2. Differences in <prompt> and <enumerate> content
The text in the first parahraph of Section 6 explicitly enumerates differencies in <prompt> and <enumerate> content but forgot to mention the <foreach> tag.
"When <foreach> appears within a <prompt> element, it may contain only those elements valid within <enumerate> (i.e. the same elements allowed within <prompt> less <meta>, <metadata>, and <lexicon>); ..."
Proposed change: "When <foreach> appears within a <prompt> element, it may contain only those elements valid within <enumerate> (i.e. the same elements allowed within <prompt> less <meta>, <metadata>, <lexicon>, and <foreach>); ..."
3. Nesting of <foreach> in <prompt>
The XML Schema allows the <foreach> tag to be only a direct child of the <prompt> tag. Thus, nesting is not possible. Is there any rationale behind not allowing nesting of <foreach> in prompts? Allowing the <foreach> tag to be a child of another <foreach> tag in prompts would cause no harm and could be sometimes helpful. Moreover, nesting of <foreach> within executable content except within a prompt is possible.
We do not propose any change in this respect, we would just like to get some rationale for the current situation. Perhaps it could be explicitly stated in the spec that nesting of <foreach> in prompts is not possible?
Any comments to our proposals are appreciated.
VoiceXML 2.1 specification extends the <grammar> element to support dynamically generated URIs for grammar.(by addition of 'srcexpr' attribute).
I suggest that the same should only be allowed for formitem level grammars. Otherwise for all the grammars declared at dialog scope (or above), the URI has to re-evaluated and the grammar has to be defined again for each input item. This actually defies the concept of keeping a grammar at dialog level.
Also, am not able to find any use case to have the same (at dialog level or above) in any VoiceXML document.
Since, this is not added as a restriction in VoiceXML2.1 specification, all the compliant processors will anyways has to support this. So, this can be added as a restriction for grammar element with 'srcexpr' attribute.
From Titus von der Malsburg:
maybe I'm doing something wrong but my VoiceXML code tends to get a hell of a lot redundant. I use subdialogs, event-handling and XML macros (courtesy of a nice XSLT hack) to factor out common code as much as possible. Unfortunately there are many cases where I could use subdialogs when it was possible to parameterize them with grammars. Whereas it's possible to pass a grammar to a subdialog, the grammar element doesn't provide means for defining grammars programmatically. (Srcexpr is applicable in some situations but in others the grammar cannot be determined until runtime, so that srcexpr isn't very helpful.) What's missing here is an expr attribute as provided by other elements.

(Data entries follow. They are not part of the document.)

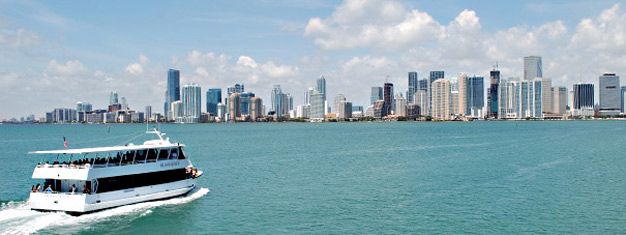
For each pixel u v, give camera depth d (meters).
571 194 74.00
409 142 191.25
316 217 61.62
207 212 63.97
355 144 181.50
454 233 54.94
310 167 105.69
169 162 69.50
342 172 97.56
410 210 64.75
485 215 62.09
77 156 131.50
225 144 186.75
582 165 106.75
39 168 63.47
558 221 59.31
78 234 54.81
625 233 54.75
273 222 59.56
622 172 95.69
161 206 66.25
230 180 87.38
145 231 56.03
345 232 55.59
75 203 60.03
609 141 188.50
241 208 66.12
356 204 68.31
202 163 114.25
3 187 83.19
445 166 106.19
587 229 56.22
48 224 57.81
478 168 102.50
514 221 59.41
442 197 72.44
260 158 125.75
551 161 114.81
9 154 148.12
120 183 63.84
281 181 86.44
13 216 59.94
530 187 79.69
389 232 55.50
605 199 70.50
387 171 98.75
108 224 58.28
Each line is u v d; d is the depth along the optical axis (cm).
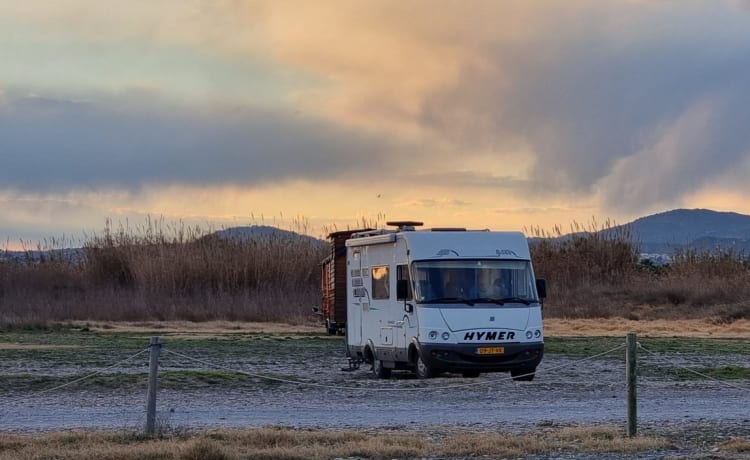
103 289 5572
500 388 2128
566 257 5878
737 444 1353
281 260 5612
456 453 1303
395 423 1609
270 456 1247
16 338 3966
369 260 2506
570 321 5009
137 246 5809
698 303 5356
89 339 3903
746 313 5059
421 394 2017
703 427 1564
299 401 1909
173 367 2670
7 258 5797
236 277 5544
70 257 5866
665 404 1894
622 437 1430
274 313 5175
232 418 1672
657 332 4525
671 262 6038
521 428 1547
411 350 2266
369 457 1273
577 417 1689
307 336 4175
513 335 2222
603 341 3797
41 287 5556
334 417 1684
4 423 1605
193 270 5525
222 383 2170
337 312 4128
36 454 1241
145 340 3825
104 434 1414
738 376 2453
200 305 5241
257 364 2792
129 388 2078
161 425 1467
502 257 2294
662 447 1354
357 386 2153
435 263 2261
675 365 2764
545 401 1919
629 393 1445
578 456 1298
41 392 1997
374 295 2469
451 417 1686
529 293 2286
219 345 3534
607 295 5553
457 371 2198
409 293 2262
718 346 3541
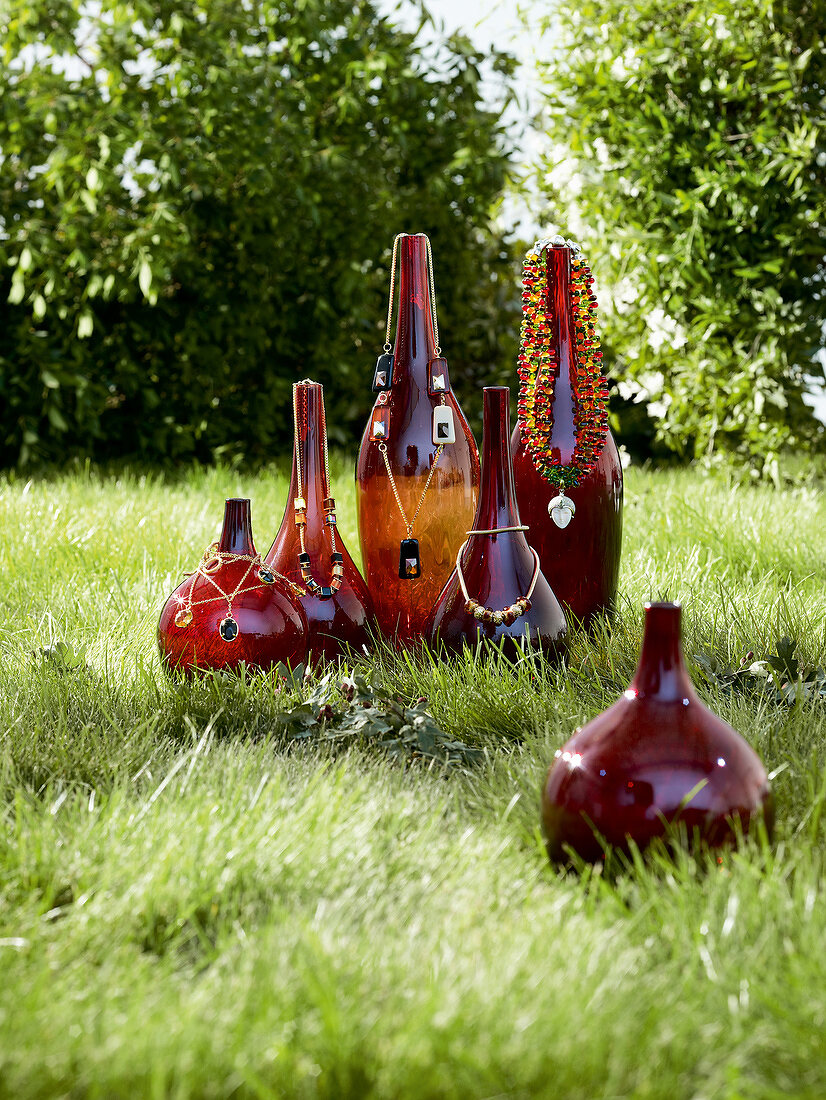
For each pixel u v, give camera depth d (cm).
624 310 653
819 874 206
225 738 280
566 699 290
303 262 729
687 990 168
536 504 348
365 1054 154
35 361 668
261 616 303
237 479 646
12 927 188
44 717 284
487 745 275
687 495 562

I can think of many situations beyond subdialogs where expr could be beneficially used. Since VoiceXML 2.1 already introduced the srcexpr attribute for the grammar element, I suspect that there are no technical reasons that rule out a expr attribute. Therefore I humbly propose to add it in some future version of VoiceXML.
From Greg Inglis:
I agree with Titus von der Malsburg comments on 8/10/06. With the addition of the <data> tag in v2.1 there seems to be some acknowlegement that VXML needed more client processing ablility (this reduces the number of complete VXML page transitions in an application). This is somewhat like the AJAX paradigm.

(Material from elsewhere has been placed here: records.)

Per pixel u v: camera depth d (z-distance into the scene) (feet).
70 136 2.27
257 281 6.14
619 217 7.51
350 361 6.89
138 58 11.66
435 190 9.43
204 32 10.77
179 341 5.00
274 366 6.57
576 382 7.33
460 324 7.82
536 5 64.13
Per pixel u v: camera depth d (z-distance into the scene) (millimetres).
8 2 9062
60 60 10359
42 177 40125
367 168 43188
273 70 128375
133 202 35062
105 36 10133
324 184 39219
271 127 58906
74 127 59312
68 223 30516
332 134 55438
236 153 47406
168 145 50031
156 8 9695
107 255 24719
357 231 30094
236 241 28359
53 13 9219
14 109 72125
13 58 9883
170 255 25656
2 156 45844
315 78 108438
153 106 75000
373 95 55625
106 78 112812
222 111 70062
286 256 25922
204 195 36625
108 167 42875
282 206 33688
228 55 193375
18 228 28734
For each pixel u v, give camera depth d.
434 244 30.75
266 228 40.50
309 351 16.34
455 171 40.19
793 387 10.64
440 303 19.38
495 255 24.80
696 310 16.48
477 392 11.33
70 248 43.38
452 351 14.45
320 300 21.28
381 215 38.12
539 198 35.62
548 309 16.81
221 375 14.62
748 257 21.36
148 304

As an alternative, maybe using a <value> tag within <grammar> tags to dynamically specify the grammar content would be a bit less ambiguous? For example:
... <grammar> <value expr="GenerateSomeGrammar()"/> </grammar>
From Srinivas R Thota:
Unlike the CCXML <fetch> element the VoiceXML <data> element has no type attribute. Can we also have the type attribute for <data> element, so that application writers can explicitly mention the type of the data they are processing on and also the type validation can be done same as like <fetch>.